TRY IT | Skip the pictures. Give all the data again exactly.

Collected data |
++++++++
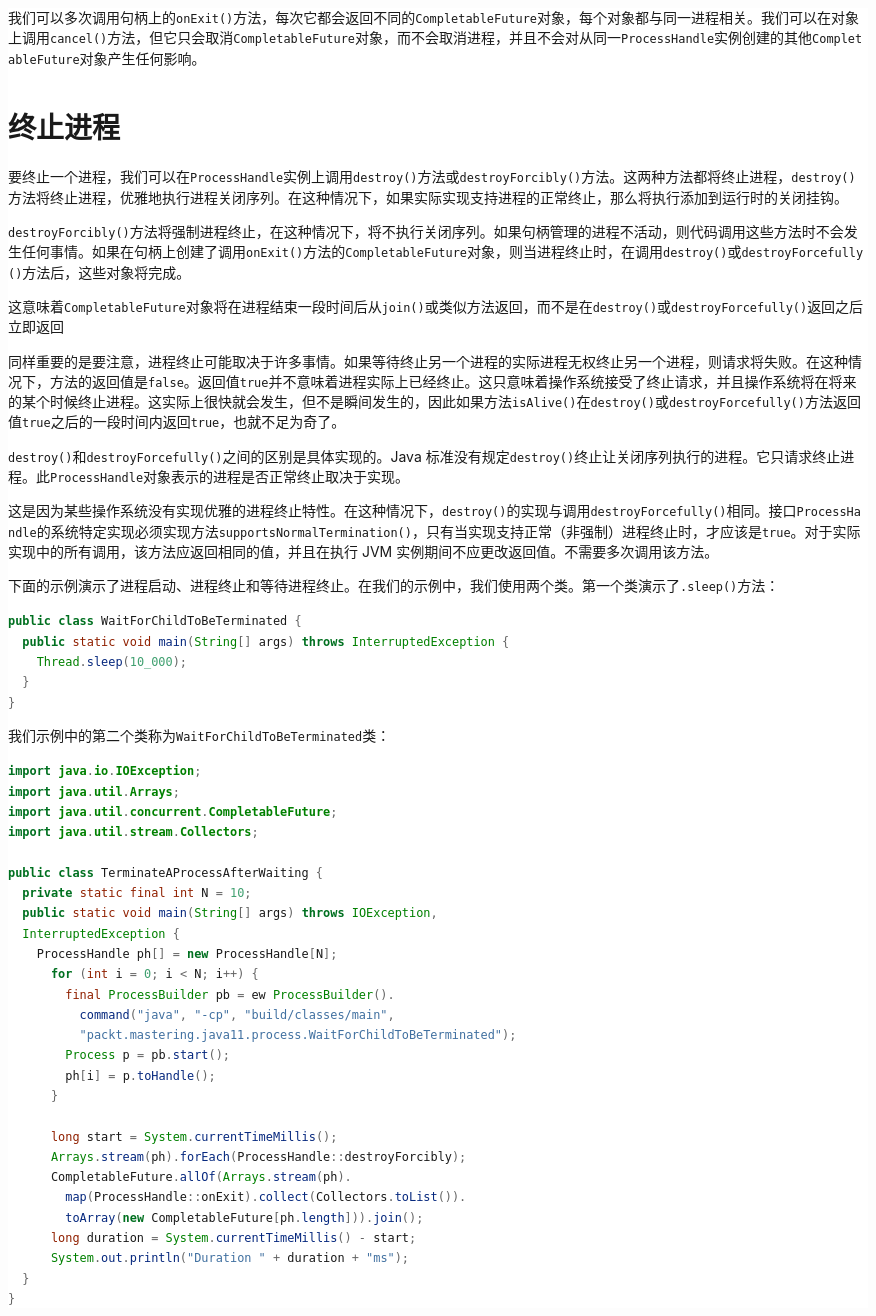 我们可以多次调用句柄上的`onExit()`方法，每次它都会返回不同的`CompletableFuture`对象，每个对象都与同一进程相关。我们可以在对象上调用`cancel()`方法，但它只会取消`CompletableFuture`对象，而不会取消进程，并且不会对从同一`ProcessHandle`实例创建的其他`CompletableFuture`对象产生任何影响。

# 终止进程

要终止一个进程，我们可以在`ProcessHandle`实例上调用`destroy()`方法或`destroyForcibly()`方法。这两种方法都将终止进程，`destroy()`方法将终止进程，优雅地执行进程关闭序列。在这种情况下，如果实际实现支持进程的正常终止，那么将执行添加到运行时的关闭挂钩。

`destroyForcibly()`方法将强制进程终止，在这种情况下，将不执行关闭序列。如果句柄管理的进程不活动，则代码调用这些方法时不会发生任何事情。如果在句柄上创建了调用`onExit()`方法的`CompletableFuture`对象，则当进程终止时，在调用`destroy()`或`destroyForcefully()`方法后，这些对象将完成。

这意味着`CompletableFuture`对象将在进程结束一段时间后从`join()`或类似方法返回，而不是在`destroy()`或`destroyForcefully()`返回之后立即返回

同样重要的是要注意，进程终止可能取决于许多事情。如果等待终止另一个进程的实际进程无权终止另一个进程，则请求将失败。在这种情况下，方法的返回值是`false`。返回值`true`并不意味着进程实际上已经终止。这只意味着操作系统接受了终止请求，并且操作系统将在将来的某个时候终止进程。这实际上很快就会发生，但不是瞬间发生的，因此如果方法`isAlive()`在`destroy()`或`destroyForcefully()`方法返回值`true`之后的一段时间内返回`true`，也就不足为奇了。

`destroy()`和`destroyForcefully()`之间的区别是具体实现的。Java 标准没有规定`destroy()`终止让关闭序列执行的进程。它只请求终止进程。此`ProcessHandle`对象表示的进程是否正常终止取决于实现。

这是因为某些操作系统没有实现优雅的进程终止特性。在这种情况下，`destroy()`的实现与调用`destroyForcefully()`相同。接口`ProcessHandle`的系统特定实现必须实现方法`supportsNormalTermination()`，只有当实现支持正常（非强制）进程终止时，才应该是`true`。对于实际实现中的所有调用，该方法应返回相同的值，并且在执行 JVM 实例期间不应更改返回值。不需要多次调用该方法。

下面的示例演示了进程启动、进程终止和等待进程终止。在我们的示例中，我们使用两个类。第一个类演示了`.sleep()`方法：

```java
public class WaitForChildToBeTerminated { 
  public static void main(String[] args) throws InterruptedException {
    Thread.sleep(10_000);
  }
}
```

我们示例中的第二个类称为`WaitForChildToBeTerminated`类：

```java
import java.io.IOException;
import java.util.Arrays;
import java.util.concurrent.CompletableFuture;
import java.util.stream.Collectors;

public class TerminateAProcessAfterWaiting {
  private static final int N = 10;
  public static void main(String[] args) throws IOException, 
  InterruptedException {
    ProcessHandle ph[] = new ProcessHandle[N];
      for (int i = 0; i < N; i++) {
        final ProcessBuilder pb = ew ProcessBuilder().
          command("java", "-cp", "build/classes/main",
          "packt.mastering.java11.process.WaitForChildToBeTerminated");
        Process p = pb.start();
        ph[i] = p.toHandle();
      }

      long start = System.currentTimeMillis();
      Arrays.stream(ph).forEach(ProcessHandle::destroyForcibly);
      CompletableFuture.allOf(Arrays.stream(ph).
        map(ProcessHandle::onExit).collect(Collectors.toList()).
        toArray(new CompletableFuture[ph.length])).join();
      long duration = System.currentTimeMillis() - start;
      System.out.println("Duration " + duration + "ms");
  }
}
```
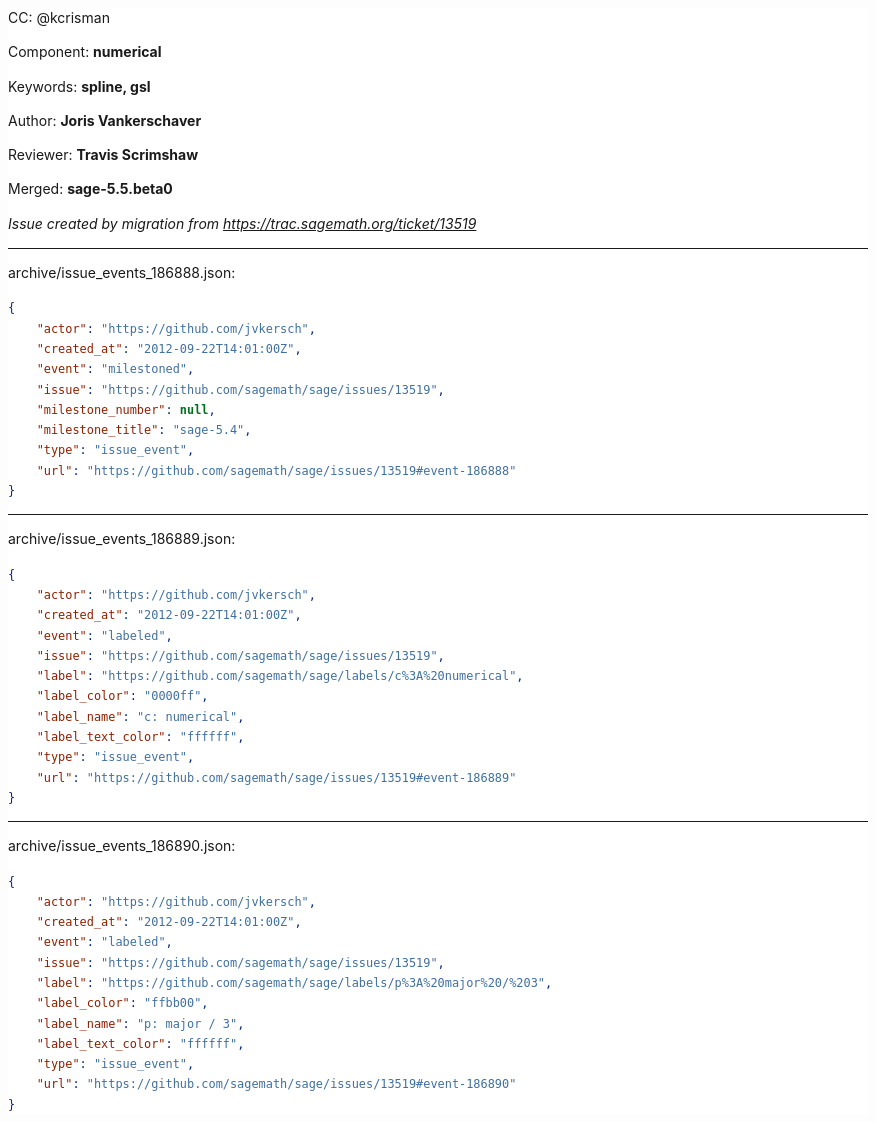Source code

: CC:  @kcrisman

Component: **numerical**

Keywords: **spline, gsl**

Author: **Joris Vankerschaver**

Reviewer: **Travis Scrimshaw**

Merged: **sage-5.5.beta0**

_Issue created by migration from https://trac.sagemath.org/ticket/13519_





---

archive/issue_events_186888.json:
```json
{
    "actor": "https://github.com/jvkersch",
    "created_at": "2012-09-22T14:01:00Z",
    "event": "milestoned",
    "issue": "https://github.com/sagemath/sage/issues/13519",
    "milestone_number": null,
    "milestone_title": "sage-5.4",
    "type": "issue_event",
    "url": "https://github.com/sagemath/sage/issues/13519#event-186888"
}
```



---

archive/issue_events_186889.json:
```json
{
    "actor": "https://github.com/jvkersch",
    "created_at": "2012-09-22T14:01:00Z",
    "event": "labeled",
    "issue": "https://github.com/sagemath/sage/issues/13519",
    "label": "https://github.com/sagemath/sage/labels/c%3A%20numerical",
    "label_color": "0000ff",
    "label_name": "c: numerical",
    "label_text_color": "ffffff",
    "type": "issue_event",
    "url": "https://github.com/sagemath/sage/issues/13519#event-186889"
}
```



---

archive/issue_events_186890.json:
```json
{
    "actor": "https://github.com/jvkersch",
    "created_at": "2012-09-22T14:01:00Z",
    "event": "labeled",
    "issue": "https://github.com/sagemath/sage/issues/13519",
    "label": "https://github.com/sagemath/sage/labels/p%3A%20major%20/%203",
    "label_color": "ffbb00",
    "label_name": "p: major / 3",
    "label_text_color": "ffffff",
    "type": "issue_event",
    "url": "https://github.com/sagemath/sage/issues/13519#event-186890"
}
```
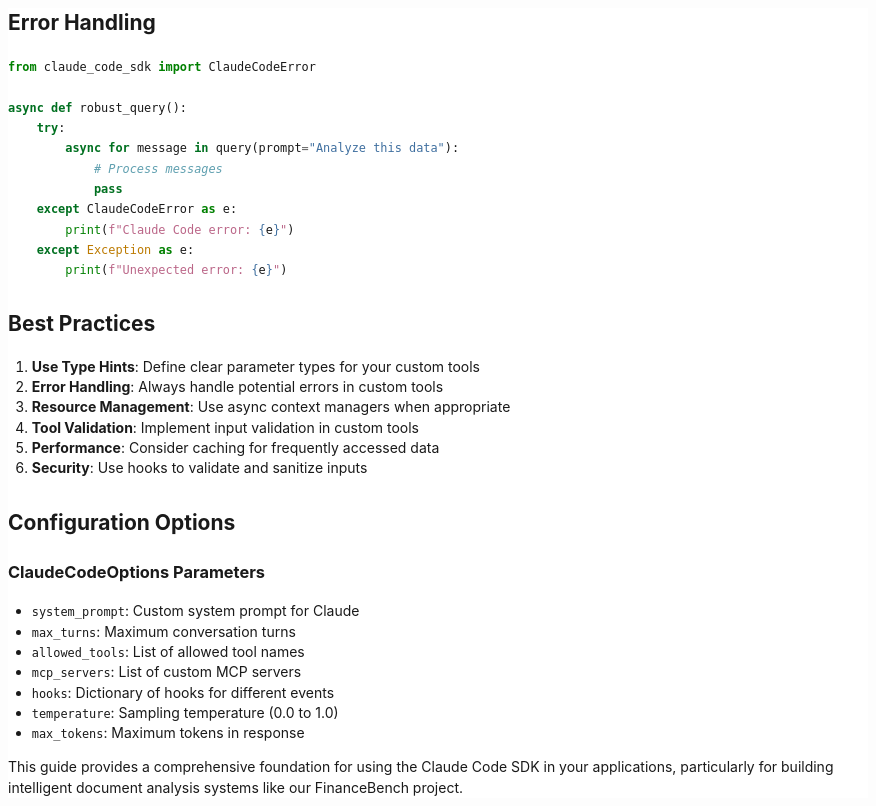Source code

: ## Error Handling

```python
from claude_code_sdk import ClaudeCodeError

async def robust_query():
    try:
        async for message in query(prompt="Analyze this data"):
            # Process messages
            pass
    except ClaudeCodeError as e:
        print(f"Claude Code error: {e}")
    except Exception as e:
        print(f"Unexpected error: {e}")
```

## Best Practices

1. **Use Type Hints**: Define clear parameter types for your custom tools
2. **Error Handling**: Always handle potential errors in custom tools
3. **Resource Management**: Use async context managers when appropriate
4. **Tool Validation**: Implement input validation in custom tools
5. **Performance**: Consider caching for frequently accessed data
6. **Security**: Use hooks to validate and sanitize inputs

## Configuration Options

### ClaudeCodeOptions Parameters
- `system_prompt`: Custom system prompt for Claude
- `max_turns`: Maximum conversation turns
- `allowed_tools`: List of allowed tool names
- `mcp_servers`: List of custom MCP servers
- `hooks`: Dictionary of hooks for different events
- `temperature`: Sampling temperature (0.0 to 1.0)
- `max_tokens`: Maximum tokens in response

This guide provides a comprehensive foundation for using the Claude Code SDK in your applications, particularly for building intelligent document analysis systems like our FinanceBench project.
++++++++
REPLY TO THE TASK |
 我们可以多次调用句柄上的`onExit()`方法，每次它都会返回不同的`CompletableFuture`对象，每个对象都与同一进程相关。我们可以在对象上调用`cancel()`方法，但它只会取消`CompletableFuture`对象，而不会取消进程，并且不会对从同一`ProcessHandle`实例创建的其他`CompletableFuture`对象产生任何影响。

# 终止进程

要终止一个进程，我们可以在`ProcessHandle`实例上调用`destroy()`方法或`destroyForcibly()`方法。这两种方法都将终止进程，`destroy()`方法将终止进程，优雅地执行进程关闭序列。在这种情况下，如果实际实现支持进程的正常终止，那么将执行添加到运行时的关闭挂钩。

`destroyForcibly()`方法将强制进程终止，在这种情况下，将不执行关闭序列。如果句柄管理的进程不活动，则代码调用这些方法时不会发生任何事情。如果在句柄上创建了调用`onExit()`方法的`CompletableFuture`对象，则当进程终止时，在调用`destroy()`或`destroyForcefully()`方法后，这些对象将完成。

这意味着`CompletableFuture`对象将在进程结束一段时间后从`join()`或类似方法返回，而不是在`destroy()`或`destroyForcefully()`返回之后立即返回

同样重要的是要注意，进程终止可能取决于许多事情。如果等待终止另一个进程的实际进程无权终止另一个进程，则请求将失败。在这种情况下，方法的返回值是`false`。返回值`true`并不意味着进程实际上已经终止。这只意味着操作系统接受了终止请求，并且操作系统将在将来的某个时候终止进程。这实际上很快就会发生，但不是瞬间发生的，因此如果方法`isAlive()`在`destroy()`或`destroyForcefully()`方法返回值`true`之后的一段时间内返回`true`，也就不足为奇了。

`destroy()`和`destroyForcefully()`之间的区别是具体实现的。Java 标准没有规定`destroy()`终止让关闭序列执行的进程。它只请求终止进程。此`ProcessHandle`对象表示的进程是否正常终止取决于实现。

这是因为某些操作系统没有实现优雅的进程终止特性。在这种情况下，`destroy()`的实现与调用`destroyForcefully()`相同。接口`ProcessHandle`的系统特定实现必须实现方法`supportsNormalTermination()`，只有当实现支持正常（非强制）进程终止时，才应该是`true`。对于实际实现中的所有调用，该方法应返回相同的值，并且在执行 JVM 实例期间不应更改返回值。不需要多次调用该方法。

下面的示例演示了进程启动、进程终止和等待进程终止。在我们的示例中，我们使用两个类。第一个类演示了`.sleep()`方法：

```java
public class WaitForChildToBeTerminated { 
  public static void main(String[] args) throws InterruptedException {
    Thread.sleep(10_000);
  }
}
```

我们示例中的第二个类称为`WaitForChildToBeTerminated`类：

```java
import java.io.IOException;
import java.util.Arrays;
import java.util.concurrent.CompletableFuture;
import java.util.stream.Collectors;

public class TerminateAProcessAfterWaiting {
  private static final int N = 10;
  public static void main(String[] args) throws IOException, 
  InterruptedException {
    ProcessHandle ph[] = new ProcessHandle[N];
      for (int i = 0; i < N; i++) {
        final ProcessBuilder pb = ew ProcessBuilder().
          command("java", "-cp", "build/classes/main",
          "packt.mastering.java11.process.WaitForChildToBeTerminated");
        Process p = pb.start();
        ph[i] = p.toHandle();
      }

      long start = System.currentTimeMillis();
      Arrays.stream(ph).forEach(ProcessHandle::destroyForcibly);
      CompletableFuture.allOf(Arrays.stream(ph).
        map(ProcessHandle::onExit).collect(Collectors.toList()).
        toArray(new CompletableFuture[ph.length])).join();
      long duration = System.currentTimeMillis() - start;
      System.out.println("Duration " + duration + "ms");
  }
}
```
Source code

: CC:  @kcrisman

Component: **numerical**

Keywords: **spline, gsl**

Author: **Joris Vankerschaver**

Reviewer: **Travis Scrimshaw**

Merged: **sage-5.5.beta0**

_Issue created by migration from https://trac.sagemath.org/ticket/13519_





---

archive/issue_events_186888.json:
```json
{
    "actor": "https://github.com/jvkersch",
    "created_at": "2012-09-22T14:01:00Z",
    "event": "milestoned",
    "issue": "https://github.com/sagemath/sage/issues/13519",
    "milestone_number": null,
    "milestone_title": "sage-5.4",
    "type": "issue_event",
    "url": "https://github.com/sagemath/sage/issues/13519#event-186888"
}
```



---

archive/issue_events_186889.json:
```json
{
    "actor": "https://github.com/jvkersch",
    "created_at": "2012-09-22T14:01:00Z",
    "event": "labeled",
    "issue": "https://github.com/sagemath/sage/issues/13519",
    "label": "https://github.com/sagemath/sage/labels/c%3A%20numerical",
    "label_color": "0000ff",
    "label_name": "c: numerical",
    "label_text_color": "ffffff",
    "type": "issue_event",
    "url": "https://github.com/sagemath/sage/issues/13519#event-186889"
}
```



---

archive/issue_events_186890.json:
```json
{
    "actor": "https://github.com/jvkersch",
    "created_at": "2012-09-22T14:01:00Z",
    "event": "labeled",
    "issue": "https://github.com/sagemath/sage/issues/13519",
    "label": "https://github.com/sagemath/sage/labels/p%3A%20major%20/%203",
    "label_color": "ffbb00",
    "label_name": "p: major / 3",
    "label_text_color": "ffffff",
    "type": "issue_event",
    "url": "https://github.com/sagemath/sage/issues/13519#event-186890"
}
```
Source code

: ## Error Handling

```python
from claude_code_sdk import ClaudeCodeError

async def robust_query():
    try:
        async for message in query(prompt="Analyze this data"):
            # Process messages
            pass
    except ClaudeCodeError as e:
        print(f"Claude Code error: {e}")
    except Exception as e:
        print(f"Unexpected error: {e}")
```

## Best Practices

1. **Use Type Hints**: Define clear parameter types for your custom tools
2. **Error Handling**: Always handle potential errors in custom tools
3. **Resource Management**: Use async context managers when appropriate
4. **Tool Validation**: Implement input validation in custom tools
5. **Performance**: Consider caching for frequently accessed data
6. **Security**: Use hooks to validate and sanitize inputs

## Configuration Options

### ClaudeCodeOptions Parameters
- `system_prompt`: Custom system prompt for Claude
- `max_turns`: Maximum conversation turns
- `allowed_tools`: List of allowed tool names
- `mcp_servers`: List of custom MCP servers
- `hooks`: Dictionary of hooks for different events
- `temperature`: Sampling temperature (0.0 to 1.0)
- `max_tokens`: Maximum tokens in response

This guide provides a comprehensive foundation for using the Claude Code SDK in your applications, particularly for building intelligent document analysis systems like our FinanceBench project.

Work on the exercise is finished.